### WORK TO COMPLETE
In the food blog excerpt, what brand made in Orange does the writer say they really love?

### SELECTED EXCERPT
********
It was such a nice mid-winter escape to Darwin. Though I had to work, I was really happy to catch up with friends and enjoy the warm weather.






I brought some of Barney up and made several loaves in the week. A nice one pound loaf of sourdough is just the perfect size for post handover sharing with the team. There is nothing like warm bread fresh out of the oven with good quality butter.

I also left several children of Barney in Darwin - I've lost count of how many children he has now, probably around 15!








My friend made this excellent bread & butter pudding with some brioche along the perfect wobble of  custard.



It was also wonderful to just catch the beginning of the mango season in Darwin. Most of the mangoes were small and green (and very pricey too!) but I really delighted in having the first taste. What a novelty it was to eat a mango in freezing Orange right after I left Darwin!






I delighted in looking for eggs by my friend's chickens Suppehuhn and Fliegehun (Soup chicken and flying chicken). They had amazing flavour with almost the entire egg filled with yolk and very little white.




I really love the Fresh Fodder brand which is made in Orange. The last time I had their smoky taramasalata, I was blown away! This variety was also quite good, here pictured with some whole wheat sourdough from the lovely Racine bakery.





Our string quartet enjoyed another roasted cauliflower which I decorated with glee at the last minute. Even if one is not young in age, being young at heart is still fun!






Pengy also made his way to his 6th country, accompanying me to visit my grandma in Shanghai. Here he is enjoying a traditional Shanghainese snack, lotus root slices filled with gingery pork and lightly panfried - utterly crunchy and moreish!





Traditional breakfast tofu (with shallot, dried prawns, seaweed and and pickles) and deep fried rice cakes.




Another traditional Shanghainese breakfast featuring the four stars - deep fried dough sticks, sesame sweet pancakes, sticky rice stuffed with dough sticks, and curdled salty soy milk. I know it all sounds strange but it is delicious! I really enjoy the breakfast with Pengy series.


I'm sending this to Sherry who hosts the In My Kitchen series.

Tuesday, 17 July 2018

Dream: a barbeque in the Himalayas

In this dream, my friend E and I are in the car. It is quite a small and old car, with a slightly musty smell as if it has some history.

At first I am driving, and the man sitting next to me is my husband that I do not recognise. E is in the back seat with her husband who is not actually her husband in real life. We are driving in the Himalayas along a mountain road, with a big snowy mountain range in the distance. We pull into a small village which has a handful of old boarded up shops on our left. On the right the cliff drops away and we can see a long way down into the precipice. Outside one of the shops, I swap with E's "husband" and he starts to drive. When I get out of the car I realise that it is ever so slightly snowing. The sky is completely grey and the atmosphere is gloomy. There are no people around so it's hard to tell which country we are in.

After a while, we stop again on the side of the road where there is a house. A big chimney from the house is spewing smoke. The sense of isolation as we get out of the car is distinct. Wordlessly E moves to the back of the car and opens the trunk.

Quick, we have to hurry if we can catch the end of the barbeque. She says to all of us.

There is a dead body in the boot, a naked woman whose head is twisted at an impossible angle. Her long hair is straggly and covers most of her face. There are no other markings on her body at all, it looks completely smooth as if she were a wax statue.
********
### COLLECTED DATA
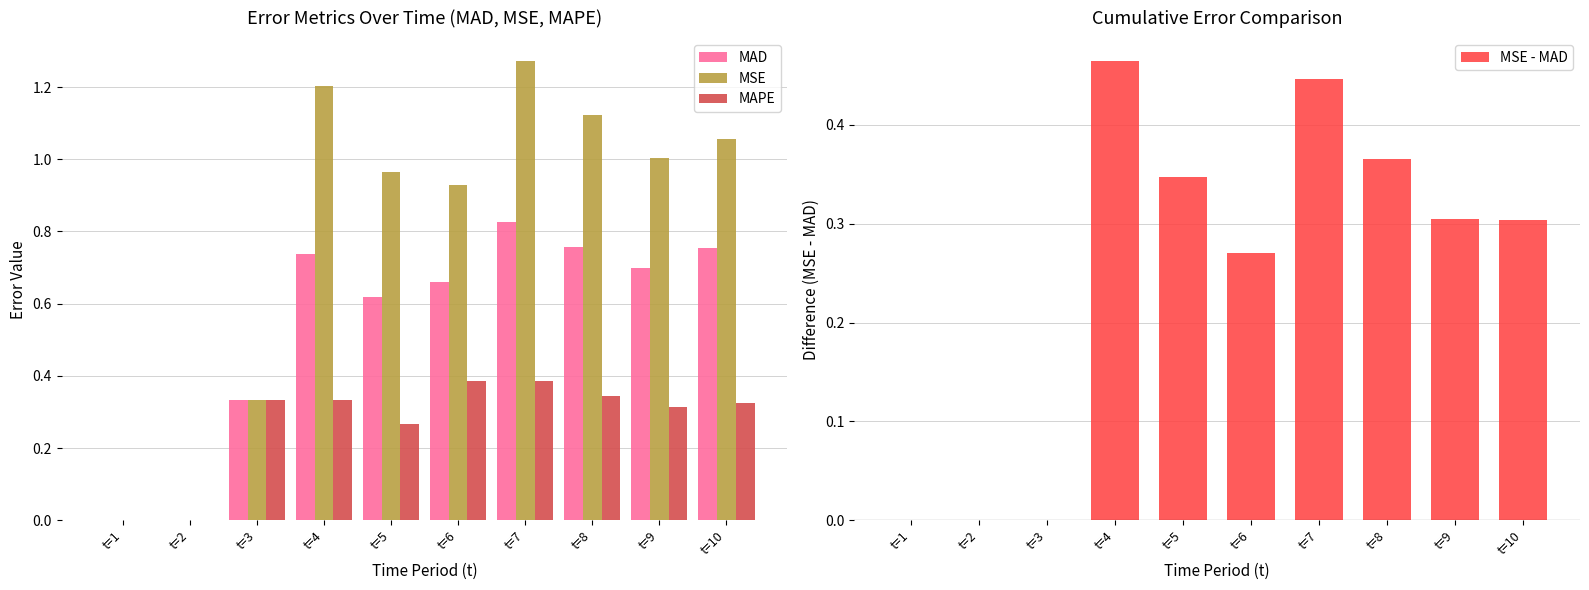

Are the bars horizontal?

No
********
### SOLVED PROBLEM
Fresh Fodder